Le bilan économique catastrophique de l’ère Ceausescu pèsera encore longtemps sur la Roumanie. Il a laissé un pays appauvri avec un potentiel industriel minime. Pourtant, l’économie roumaine redémarre. Le pays compte beaucoup sur sa jeunesse mais attend encore un coup de pouce de l’étranger.

Économie

Première vision à l’arrivée en Roumanie: routes défoncées, grands blocs de béton abritant des milliers de personnes, façades délabrées, mendiants à tous les coins de rues… Une image qui laisse entrevoir une situation économique peu réjouissante. Pourtant, Timisoara est l’une des villes les plus riches du pays!
Le salaire minimum est d’environ 1,4 million de lei, soit 60 euros (390 francs), ce qui donne tout de suite un aperçu du train de vie roumain, un pays pratiquement dépourvu de classe moyenne: on est riche ou pauvre! Ainsi, 5% de la population est très riche, vivant dans le luxe, tandis que les 95% restants sont considérés comme pauvres. Certains vivent même dans une misère extrême. Le chômage est très important, mais paradoxalement, l’offre d’emploi est pour ainsi dire égale à la demande. Les jeunes refusent les propositions, jugeant les salaires beaucoup trop faibles.
Difficile d’avoir des chiffres sur la pauvreté en Roumanie: les statistiques n’existent presque pas, et si certaines sont publiées, elles sont la plupart du temps faussées.
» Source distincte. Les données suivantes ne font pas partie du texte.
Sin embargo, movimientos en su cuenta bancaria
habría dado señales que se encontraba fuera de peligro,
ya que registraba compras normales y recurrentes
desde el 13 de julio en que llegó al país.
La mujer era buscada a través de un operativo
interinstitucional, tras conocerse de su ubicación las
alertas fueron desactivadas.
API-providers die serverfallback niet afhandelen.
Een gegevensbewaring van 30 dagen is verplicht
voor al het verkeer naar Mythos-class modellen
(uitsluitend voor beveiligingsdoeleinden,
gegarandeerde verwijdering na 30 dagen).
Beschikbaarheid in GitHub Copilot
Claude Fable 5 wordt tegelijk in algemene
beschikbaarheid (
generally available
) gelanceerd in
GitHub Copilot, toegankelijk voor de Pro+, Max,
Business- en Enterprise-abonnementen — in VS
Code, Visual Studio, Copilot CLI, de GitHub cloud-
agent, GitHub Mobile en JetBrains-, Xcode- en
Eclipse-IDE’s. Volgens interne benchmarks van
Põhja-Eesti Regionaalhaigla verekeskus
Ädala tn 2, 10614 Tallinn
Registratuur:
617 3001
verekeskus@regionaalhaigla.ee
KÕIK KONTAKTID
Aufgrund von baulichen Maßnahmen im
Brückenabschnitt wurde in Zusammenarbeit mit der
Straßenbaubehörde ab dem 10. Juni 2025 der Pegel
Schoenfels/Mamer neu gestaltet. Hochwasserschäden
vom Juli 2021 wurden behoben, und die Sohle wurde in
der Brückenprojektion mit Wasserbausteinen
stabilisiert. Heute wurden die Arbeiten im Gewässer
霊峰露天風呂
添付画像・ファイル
A Timisoara, aucune donnée officielle n’est donc fiable, mais il est certain que les pauvres se comptent par milliers. Le pays vit actuellement une véritable transition économique, et on peut espérer de ce fait une amélioration de la situation dans les années futures. D’ailleurs les chiffres tendent à le prouver.
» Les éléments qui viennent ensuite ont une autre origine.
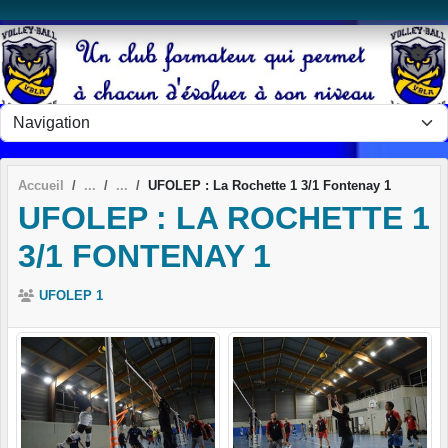
Panneau de gestion des cookies
Accueil
UFOLEP : La Rochette 1 3/1 Fontenay 1
UFOLEP : LA ROCHETTE 1
3/1 FONTENAY 1
UFOLEP 1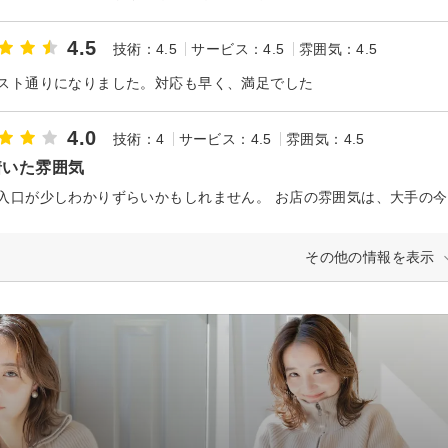
4.5
技術：4.5
サービス：4.5
雰囲気：4.5
スト通りになりました。対応も早く、満足でした
4.0
技術：4
サービス：4.5
雰囲気：4.5
着いた雰囲気
その他の情報を表示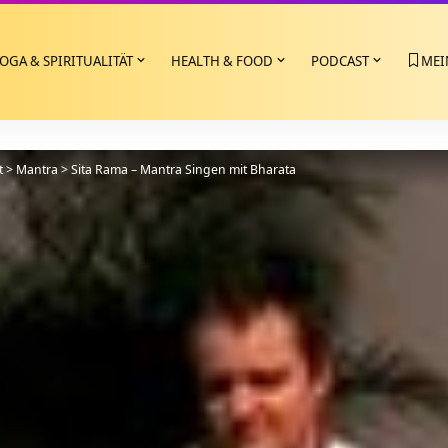
OGA & SPIRITUALITÄT
HEALTH & FOOD
PODCAST
MEI
t
>
Mantra
>
Sita Rama – Mantra Singen mit Bharata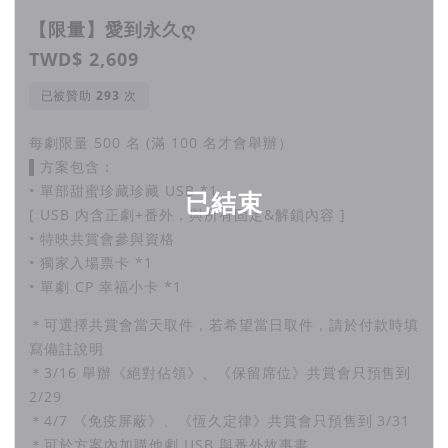
【限量】愛到永久ღ
TWD$ 2,609
已被贊助
次
每劇限量 500 名 (滿 100 名才會舉辦）
▌方案包含：
• 單部甜蜜珍藏珍藏 USB *1
已結束
[ USB 內含正劇+番外，與所有固定&解鎖內容 ]
• 特映共賞會參與資格
• 獨家入場票卡 *1
• 單劇 CP 幸福小卡 *1
＊可選擇共賞會當天取件，若希望當日取件，請於付款時填
寫備註說明
＊3/16 舉辦《絕對佔領》、《保留席位》共賞會只預售到
2/29
＊4/7 《免疫屏蔽》、《恆久定律》共賞會只預售到 3/31
＊可於方案內加購他劇 USB 與番外故事書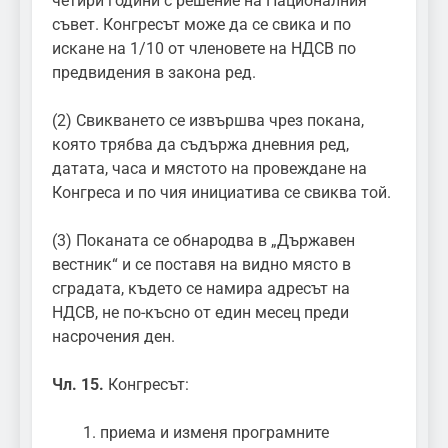
четири години с решение на Националния
съвет. Конгресът може да се свика и по
искане на 1/10 от членовете на НДСВ по
предвидения в закона ред.
(2) Свикването се извършва чрез покана,
която трябва да съдържа дневния ред,
датата, часа и мястото на провеждане на
Конгреса и по чия инициатива се свиква той.
(3) Поканата се обнародва в „Държавен
вестник“ и се поставя на видно място в
сградата, където се намира адресът на
НДСВ, не по-късно от един месец преди
насрочения ден.
Чл. 15.
Конгресът:
приема и изменя програмните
En effet, après trois ans d’une récession économique proche de 6% par an, l’économie roumaine a redémarré au début 2000, avec un taux de croissance proche de 2%. Sur les neuf premiers mois de l’année 2000, la production industrielle a augmenté de 7,6% par rapport à la même période de 1999 (ces chiffres ne prennent pas en compte l’économie informelle dont les experts estiment qu’elle représente aujourd’hui près de 50% de l’économie déclarée). L’exportation et les investissements étrangers ont joué un rôle moteur dans cette relance.
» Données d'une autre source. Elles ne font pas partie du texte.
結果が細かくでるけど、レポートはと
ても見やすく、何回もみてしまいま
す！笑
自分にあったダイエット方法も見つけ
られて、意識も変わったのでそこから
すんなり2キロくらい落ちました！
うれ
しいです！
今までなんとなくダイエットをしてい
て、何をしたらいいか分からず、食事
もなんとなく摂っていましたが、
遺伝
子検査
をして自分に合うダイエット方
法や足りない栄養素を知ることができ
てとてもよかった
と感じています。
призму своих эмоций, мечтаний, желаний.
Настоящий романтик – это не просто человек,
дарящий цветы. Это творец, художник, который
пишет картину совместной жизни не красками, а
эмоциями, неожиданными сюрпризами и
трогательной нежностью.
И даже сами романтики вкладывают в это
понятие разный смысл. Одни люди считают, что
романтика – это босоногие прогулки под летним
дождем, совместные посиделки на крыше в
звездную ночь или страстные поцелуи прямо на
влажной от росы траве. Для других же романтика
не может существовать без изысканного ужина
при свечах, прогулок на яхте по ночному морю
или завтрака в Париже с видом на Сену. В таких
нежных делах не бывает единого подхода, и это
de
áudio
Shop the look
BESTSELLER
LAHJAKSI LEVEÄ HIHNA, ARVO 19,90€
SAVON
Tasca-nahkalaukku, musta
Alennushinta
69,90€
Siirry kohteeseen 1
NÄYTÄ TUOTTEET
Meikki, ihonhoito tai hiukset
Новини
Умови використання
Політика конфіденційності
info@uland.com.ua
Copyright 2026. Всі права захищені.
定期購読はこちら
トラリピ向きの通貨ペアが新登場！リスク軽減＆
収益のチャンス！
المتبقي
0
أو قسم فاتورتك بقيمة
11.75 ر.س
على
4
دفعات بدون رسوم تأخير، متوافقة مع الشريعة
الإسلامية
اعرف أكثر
Même si on estime que la Roumanie a encore besoin d’une vingtaine d’années pour atteindre un niveau de vie décent, la croissance se fait déjà sentir et le pays commence à entreprendre des programmes de lutte contre la pauvreté.
Les jeunes ont confiance en leur pays et ne veulent pas le quitter, même s’ils en ont l’occasion. Tous savent que cela ira mieux dans quelques années si les capitaux étrangers cessent de laisser de côté la Roumanie.